Passage shown:
━━━━━━
The LRDC is a nationally recognized institution that has been bringing together leading researchers in the cognitive, social and educational sciences since 1963.
Mr. Glaser authored and edited more than 20 books and 220 articles in his five-decade career focusing on the psychology of learning, cognition and instruction. Among a slew of honors, he received a Guggenheim Fellowship and served as president of the American Educational Research Association.
His impact is also evident by the emails and calls Pitt has received from as far away as the Middle East to Belgium as his former students learned of his Saturday death after a long battle with Alzheimer's disease. He was 91.
"There's an awful lot of people around the world who owe their careers to him," said Alan Lesgold, dean of the Pitt School of Education.
Mr. Lesgold, who was recruited to Pitt by Mr. Glaser in 1971, said he set a high standard of quality for the LRDC.
"There was never a script of mine that he didn't have a few more suggestions on," he said. "That really set a standard of 'work on it till you get it right.' "
His work ethic, he said, made others around him better.
"We all worked pretty hard because Bob worked even harder," Mr. Lesgold said.
Mr. Glaser studied at The City College of New York after growing up two miles from Yankee Stadium in New York.
He served a tour with the Army in World War II and helped conduct psychological testing on men who were training to become bombers.
He met his wife, Sylvia Lotman, in a two-person elevator in the psychology building at Indiana University Bloomington, where they were both in graduate school studying under B.F. Skinner.
The couple married and then moved to Pittsburgh in the early 1950s when he received a job at the American Research Institute.
Mr. Glaser took the position of associate professor of psychology at Pitt in 1956. He continued to teach at the university as a psychology and education professor and directed the LRDC for more than 30 years.
Like many academics, it was difficult for Mr. Glaser to put his work down.
His wife once planned a vacation rafting down the Colorado River just to get him to leave his briefcase at home.
━━━━━━
Entries shown:
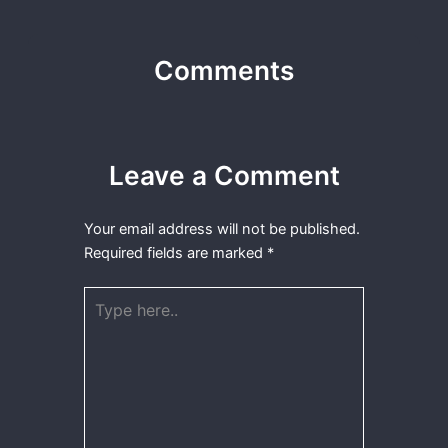
Comments
Leave a Comment
Your email address will not be published.
Required fields are marked
*
Type
here..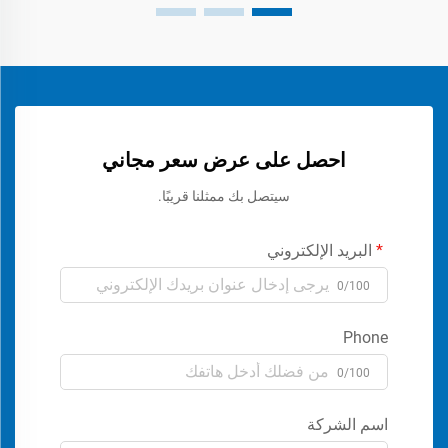
احصل على عرض سعر مجاني
سيتصل بك ممثلنا قريبًا.
البريد الإلكتروني
0/100
Phone
0/100
اسم الشركة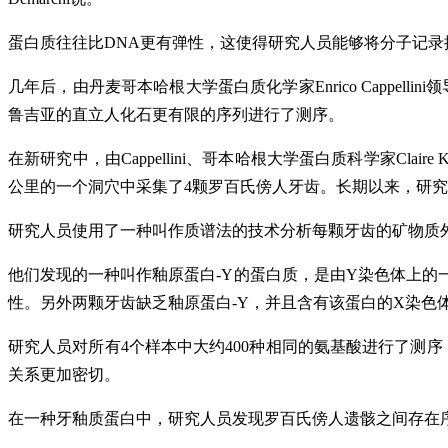
蛋白质往往比DNA更有弹性，这使得研究人员能够将分子记录推向
几年后，由丹麦哥本哈根大学蛋白质化学家Enrico Cappe
鲁吉亚的直立人化石更有限的序列进行了测序。
在新研究中，由Cappellini、哥本哈根大学蛋白质科学家Claire K
公里的一个洞穴中采集了4颗罗百氏傍人牙齿。长期以来，研
研究人员使用了一种叫作质谱法的技术分析每颗牙齿的矿物质
他们发现的一种叫作釉原蛋白-Y的蛋白质，是由Y染色体上
性。另外两颗牙齿缺乏釉原蛋白-Y，并且含有该蛋白的X染色
研究人员对所有4个样本中大约400种相同的氨基酸进行了测
关系更加密切。
在一种牙釉质蛋白中，研究人员发现罗百氏傍人遗骸之间存在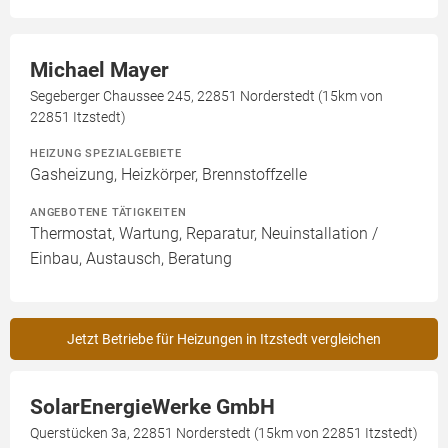
Michael Mayer
Segeberger Chaussee 245, 22851 Norderstedt (15km von
22851 Itzstedt)
HEIZUNG SPEZIALGEBIETE
Gasheizung, Heizkörper, Brennstoffzelle
ANGEBOTENE TÄTIGKEITEN
Thermostat, Wartung, Reparatur, Neuinstallation /
Einbau, Austausch, Beratung
Jetzt Betriebe für Heizungen in Itzstedt vergleichen
SolarEnergieWerke GmbH
Querstücken 3a, 22851 Norderstedt (15km von 22851 Itzstedt)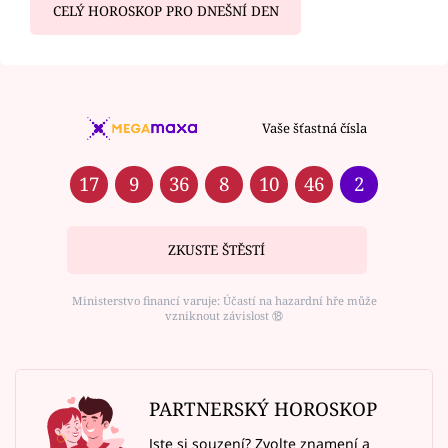
CELÝ HOROSKOP PRO DNEŠNÍ DEN
Vaše šťastná čísla
17
9
36
8
10
46
2
ZKUSTE ŠTĚSTÍ
Ministerstvo financí varuje: Účastí na hazardní hře může
vzniknout závislost ⑱
PARTNERSKÝ HOROSKOP
Jste si souzení? Zvolte znamení a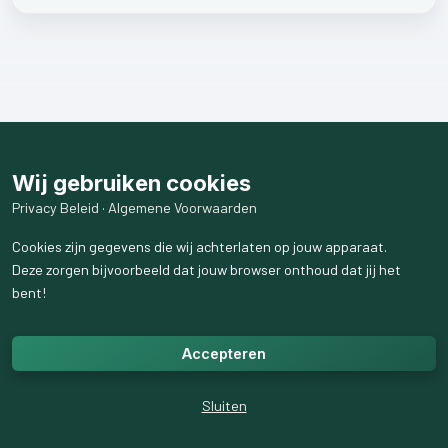
Wij gebruiken cookies
Privacy Beleid
·
Algemene Voorwaarden
Cookies zijn gegevens die wij achterlaten op jouw apparaat.
Deze zorgen bijvoorbeeld dat jouw browser onthoud dat jij het
bent!
Accepteren
Sluiten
━━━━━━
How to complete this task:
In the passage about Mr. Glaser, where did he meet his wife, Sylvia Lotman? Answer from the text only.

Expected output:
In a two-person elevator in the psychology building at Indiana University Bloomington.